** Data provided follows **
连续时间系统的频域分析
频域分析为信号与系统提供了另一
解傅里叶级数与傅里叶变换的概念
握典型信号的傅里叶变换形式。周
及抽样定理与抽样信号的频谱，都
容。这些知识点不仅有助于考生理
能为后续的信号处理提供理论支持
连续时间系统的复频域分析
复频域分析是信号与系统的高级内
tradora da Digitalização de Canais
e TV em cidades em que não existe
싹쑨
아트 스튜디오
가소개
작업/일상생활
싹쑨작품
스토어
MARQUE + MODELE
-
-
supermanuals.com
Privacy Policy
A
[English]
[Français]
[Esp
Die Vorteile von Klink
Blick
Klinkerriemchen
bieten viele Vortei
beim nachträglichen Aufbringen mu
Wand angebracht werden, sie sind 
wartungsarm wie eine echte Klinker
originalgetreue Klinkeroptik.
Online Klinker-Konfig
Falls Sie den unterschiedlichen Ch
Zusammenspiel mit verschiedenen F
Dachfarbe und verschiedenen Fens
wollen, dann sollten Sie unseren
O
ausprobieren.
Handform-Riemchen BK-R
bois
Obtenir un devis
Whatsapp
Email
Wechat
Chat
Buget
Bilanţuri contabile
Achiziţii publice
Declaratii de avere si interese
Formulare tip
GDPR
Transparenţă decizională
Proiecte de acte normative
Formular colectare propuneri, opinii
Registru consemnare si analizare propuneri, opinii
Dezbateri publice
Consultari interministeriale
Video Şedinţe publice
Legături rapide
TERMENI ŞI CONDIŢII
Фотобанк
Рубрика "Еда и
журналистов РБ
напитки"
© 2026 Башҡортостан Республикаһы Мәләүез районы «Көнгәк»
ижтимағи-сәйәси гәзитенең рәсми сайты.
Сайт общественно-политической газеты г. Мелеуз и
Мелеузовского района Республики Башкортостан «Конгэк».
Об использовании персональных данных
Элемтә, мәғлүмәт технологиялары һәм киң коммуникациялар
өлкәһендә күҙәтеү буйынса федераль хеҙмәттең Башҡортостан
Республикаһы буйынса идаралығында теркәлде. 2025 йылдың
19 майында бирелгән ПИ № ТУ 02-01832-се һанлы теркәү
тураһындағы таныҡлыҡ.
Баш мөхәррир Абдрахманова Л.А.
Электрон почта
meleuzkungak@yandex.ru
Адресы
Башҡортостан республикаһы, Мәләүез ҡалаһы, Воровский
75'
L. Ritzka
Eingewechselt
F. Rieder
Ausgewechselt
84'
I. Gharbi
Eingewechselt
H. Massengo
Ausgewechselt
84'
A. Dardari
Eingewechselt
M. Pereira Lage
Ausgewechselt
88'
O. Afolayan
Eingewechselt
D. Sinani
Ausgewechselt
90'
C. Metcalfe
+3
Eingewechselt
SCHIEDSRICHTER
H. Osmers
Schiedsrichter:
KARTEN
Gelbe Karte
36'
** End of Data provided **
--- Work item ---
Repeat the whole listing exactly. Leave nothing out.

--- Answer box ---
连续时间系统的频域分析
频域分析为信号与系统提供了另一
解傅里叶级数与傅里叶变换的概念
握典型信号的傅里叶变换形式。周
及抽样定理与抽样信号的频谱，都
容。这些知识点不仅有助于考生理
能为后续的信号处理提供理论支持
连续时间系统的复频域分析
复频域分析是信号与系统的高级内
tradora da Digitalização de Canais
e TV em cidades em que não existe
싹쑨
아트 스튜디오
가소개
작업/일상생활
싹쑨작품
스토어
MARQUE + MODELE
-
-
supermanuals.com
Privacy Policy
A
[English]
[Français]
[Esp
Die Vorteile von Klink
Blick
Klinkerriemchen
bieten viele Vortei
beim nachträglichen Aufbringen mu
Wand angebracht werden, sie sind 
wartungsarm wie eine echte Klinker
originalgetreue Klinkeroptik.
Online Klinker-Konfig
Falls Sie den unterschiedlichen Ch
Zusammenspiel mit verschiedenen F
Dachfarbe und verschiedenen Fens
wollen, dann sollten Sie unseren
O
ausprobieren.
Handform-Riemchen BK-R
bois
Obtenir un devis
Whatsapp
Email
Wechat
Chat
Buget
Bilanţuri contabile
Achiziţii publice
Declaratii de avere si interese
Formulare tip
GDPR
Transparenţă decizională
Proiecte de acte normative
Formular colectare propuneri, opinii
Registru consemnare si analizare propuneri, opinii
Dezbateri publice
Consultari interministeriale
Video Şedinţe publice
Legături rapide
TERMENI ŞI CONDIŢII
Фотобанк
Рубрика "Еда и
журналистов РБ
напитки"
© 2026 Башҡортостан Республикаһы Мәләүез районы «Көнгәк»
ижтимағи-сәйәси гәзитенең рәсми сайты.
Сайт общественно-политической газеты г. Мелеуз и
Мелеузовского района Республики Башкортостан «Конгэк».
Об использовании персональных данных
Элемтә, мәғлүмәт технологиялары һәм киң коммуникациялар
өлкәһендә күҙәтеү буйынса федераль хеҙмәттең Башҡортостан
Республикаһы буйынса идаралығында теркәлде. 2025 йылдың
19 майында бирелгән ПИ № ТУ 02-01832-се һанлы теркәү
тураһындағы таныҡлыҡ.
Баш мөхәррир Абдрахманова Л.А.
Электрон почта
meleuzkungak@yandex.ru
Адресы
Башҡортостан республикаһы, Мәләүез ҡалаһы, Воровский
75'
L. Ritzka
Eingewechselt
F. Rieder
Ausgewechselt
84'
I. Gharbi
Eingewechselt
H. Massengo
Ausgewechselt
84'
A. Dardari
Eingewechselt
M. Pereira Lage
Ausgewechselt
88'
O. Afolayan
Eingewechselt
D. Sinani
Ausgewechselt
90'
C. Metcalfe
+3
Eingewechselt
SCHIEDSRICHTER
H. Osmers
Schiedsrichter:
KARTEN
Gelbe Karte
36'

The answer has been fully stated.